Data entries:
★ ★ ★ ★
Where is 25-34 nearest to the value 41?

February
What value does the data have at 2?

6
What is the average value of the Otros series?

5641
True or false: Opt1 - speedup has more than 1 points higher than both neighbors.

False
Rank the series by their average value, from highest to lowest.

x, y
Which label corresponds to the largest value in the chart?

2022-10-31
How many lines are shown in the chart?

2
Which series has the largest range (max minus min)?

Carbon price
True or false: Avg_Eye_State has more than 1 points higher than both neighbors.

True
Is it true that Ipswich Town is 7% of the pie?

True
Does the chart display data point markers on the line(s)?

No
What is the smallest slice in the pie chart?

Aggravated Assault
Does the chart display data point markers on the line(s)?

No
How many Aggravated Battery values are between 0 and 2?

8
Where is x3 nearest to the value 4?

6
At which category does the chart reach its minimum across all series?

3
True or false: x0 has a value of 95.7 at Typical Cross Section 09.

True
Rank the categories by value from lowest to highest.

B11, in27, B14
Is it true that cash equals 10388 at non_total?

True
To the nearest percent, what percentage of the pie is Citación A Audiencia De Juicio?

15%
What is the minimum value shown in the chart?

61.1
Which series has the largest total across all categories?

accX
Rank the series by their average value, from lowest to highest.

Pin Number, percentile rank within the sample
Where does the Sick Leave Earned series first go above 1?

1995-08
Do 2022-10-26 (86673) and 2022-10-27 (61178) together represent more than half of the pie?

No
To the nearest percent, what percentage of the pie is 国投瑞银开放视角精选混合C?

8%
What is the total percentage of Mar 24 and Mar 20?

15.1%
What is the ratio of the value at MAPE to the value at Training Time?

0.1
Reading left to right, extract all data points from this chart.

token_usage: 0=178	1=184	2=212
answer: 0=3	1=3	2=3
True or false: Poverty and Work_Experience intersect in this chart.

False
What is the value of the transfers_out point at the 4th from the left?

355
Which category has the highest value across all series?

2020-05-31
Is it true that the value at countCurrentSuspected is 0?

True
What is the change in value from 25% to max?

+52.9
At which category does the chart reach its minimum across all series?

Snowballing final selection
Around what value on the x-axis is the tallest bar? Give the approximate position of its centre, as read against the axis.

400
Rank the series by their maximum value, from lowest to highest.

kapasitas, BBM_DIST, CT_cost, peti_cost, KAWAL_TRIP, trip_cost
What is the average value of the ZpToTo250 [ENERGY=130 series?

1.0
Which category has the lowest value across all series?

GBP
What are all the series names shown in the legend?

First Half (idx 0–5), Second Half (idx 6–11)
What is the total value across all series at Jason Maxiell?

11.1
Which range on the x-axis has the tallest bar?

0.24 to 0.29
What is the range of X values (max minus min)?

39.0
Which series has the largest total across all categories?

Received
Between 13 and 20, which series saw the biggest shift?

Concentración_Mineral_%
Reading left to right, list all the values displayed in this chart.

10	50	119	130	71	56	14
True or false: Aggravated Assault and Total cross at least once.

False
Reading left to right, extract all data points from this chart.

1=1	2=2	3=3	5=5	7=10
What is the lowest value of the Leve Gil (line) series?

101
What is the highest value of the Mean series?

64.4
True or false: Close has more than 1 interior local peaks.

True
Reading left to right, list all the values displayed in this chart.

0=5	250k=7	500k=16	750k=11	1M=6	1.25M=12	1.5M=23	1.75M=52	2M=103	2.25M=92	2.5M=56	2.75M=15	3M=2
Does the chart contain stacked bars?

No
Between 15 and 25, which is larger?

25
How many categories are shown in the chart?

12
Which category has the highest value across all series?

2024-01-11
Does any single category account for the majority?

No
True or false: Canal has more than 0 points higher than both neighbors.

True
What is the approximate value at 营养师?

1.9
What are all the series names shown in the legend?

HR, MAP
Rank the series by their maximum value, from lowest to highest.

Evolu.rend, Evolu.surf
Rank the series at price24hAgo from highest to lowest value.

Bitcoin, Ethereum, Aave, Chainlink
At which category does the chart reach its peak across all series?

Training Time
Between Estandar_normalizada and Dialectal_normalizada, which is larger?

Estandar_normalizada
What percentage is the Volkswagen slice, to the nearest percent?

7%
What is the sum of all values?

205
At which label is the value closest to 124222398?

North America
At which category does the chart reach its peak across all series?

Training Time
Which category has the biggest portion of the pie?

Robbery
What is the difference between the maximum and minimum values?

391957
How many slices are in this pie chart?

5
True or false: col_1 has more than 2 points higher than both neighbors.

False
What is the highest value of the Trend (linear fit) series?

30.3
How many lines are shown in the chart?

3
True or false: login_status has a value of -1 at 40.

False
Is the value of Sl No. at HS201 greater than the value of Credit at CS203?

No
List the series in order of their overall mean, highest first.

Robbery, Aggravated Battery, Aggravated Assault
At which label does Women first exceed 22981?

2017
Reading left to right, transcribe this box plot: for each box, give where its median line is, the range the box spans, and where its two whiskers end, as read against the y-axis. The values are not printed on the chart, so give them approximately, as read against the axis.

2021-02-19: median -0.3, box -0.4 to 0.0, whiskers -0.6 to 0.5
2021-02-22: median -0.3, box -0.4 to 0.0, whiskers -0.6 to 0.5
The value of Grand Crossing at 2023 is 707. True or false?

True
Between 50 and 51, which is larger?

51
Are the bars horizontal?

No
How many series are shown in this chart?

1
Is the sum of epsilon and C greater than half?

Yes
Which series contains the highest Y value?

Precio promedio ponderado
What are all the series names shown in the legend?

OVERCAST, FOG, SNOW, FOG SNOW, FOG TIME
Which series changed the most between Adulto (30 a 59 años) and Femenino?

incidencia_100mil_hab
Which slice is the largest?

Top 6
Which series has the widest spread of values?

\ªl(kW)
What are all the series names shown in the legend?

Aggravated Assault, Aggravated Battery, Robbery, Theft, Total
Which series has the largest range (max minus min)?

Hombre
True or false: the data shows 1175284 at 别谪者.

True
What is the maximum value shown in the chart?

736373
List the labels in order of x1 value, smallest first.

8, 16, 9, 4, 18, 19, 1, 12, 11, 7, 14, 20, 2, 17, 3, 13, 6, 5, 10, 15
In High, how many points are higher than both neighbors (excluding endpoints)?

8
★ ★ ★ ★
#### AIM OF THE TASK
Return every line above that contains the word "their".

#### RESPONSE TO THE TASK
Rank the series by their average value, from highest to lowest.
Rank the series by their average value, from lowest to highest.
Rank the series by their maximum value, from lowest to highest.
Rank the series by their maximum value, from lowest to highest.
List the series in order of their overall mean, highest first.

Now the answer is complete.